» WHAT IS NEEDED
Please make an exact transcription of the records, keeping the pictures out of it.

Segment Start: LISTED ENTRIES

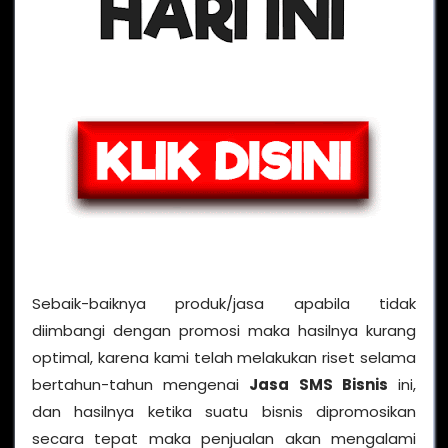
Sebaik-baiknya produk/jasa apabila tidak
diimbangi dengan promosi maka hasilnya kurang
optimal, karena kami telah melakukan riset selama
bertahun-tahun mengenai
Jasa SMS Bisnis
ini,
dan hasilnya ketika suatu bisnis dipromosikan
secara tepat maka penjualan akan mengalami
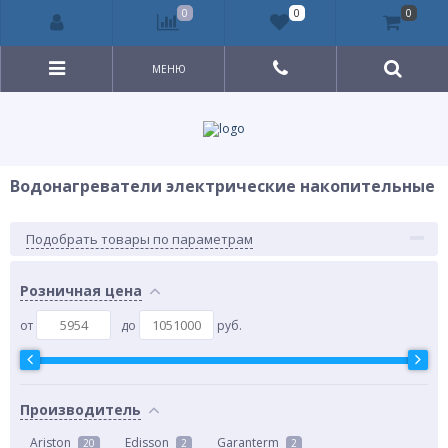
0
0
0
МЕНЮ
Водонагреватели электрические накопительные
Подобрать товары по параметрам
Розничная цена
от
до
руб.
Производитель
Ariston
Edisson
Garanterm
20
2
2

Segment End: LISTED ENTRIES

» RESULT OF THIS EXERCISE
Sebaik-baiknya produk/jasa apabila tidak
diimbangi dengan promosi maka hasilnya kurang
optimal, karena kami telah melakukan riset selama
bertahun-tahun mengenai
Jasa SMS Bisnis
ini,
dan hasilnya ketika suatu bisnis dipromosikan
secara tepat maka penjualan akan mengalami
0
0
0
МЕНЮ
Водонагреватели электрические накопительные
Подобрать товары по параметрам
Розничная цена
от
до
руб.
Производитель
Ariston
Edisson
Garanterm
20
2
2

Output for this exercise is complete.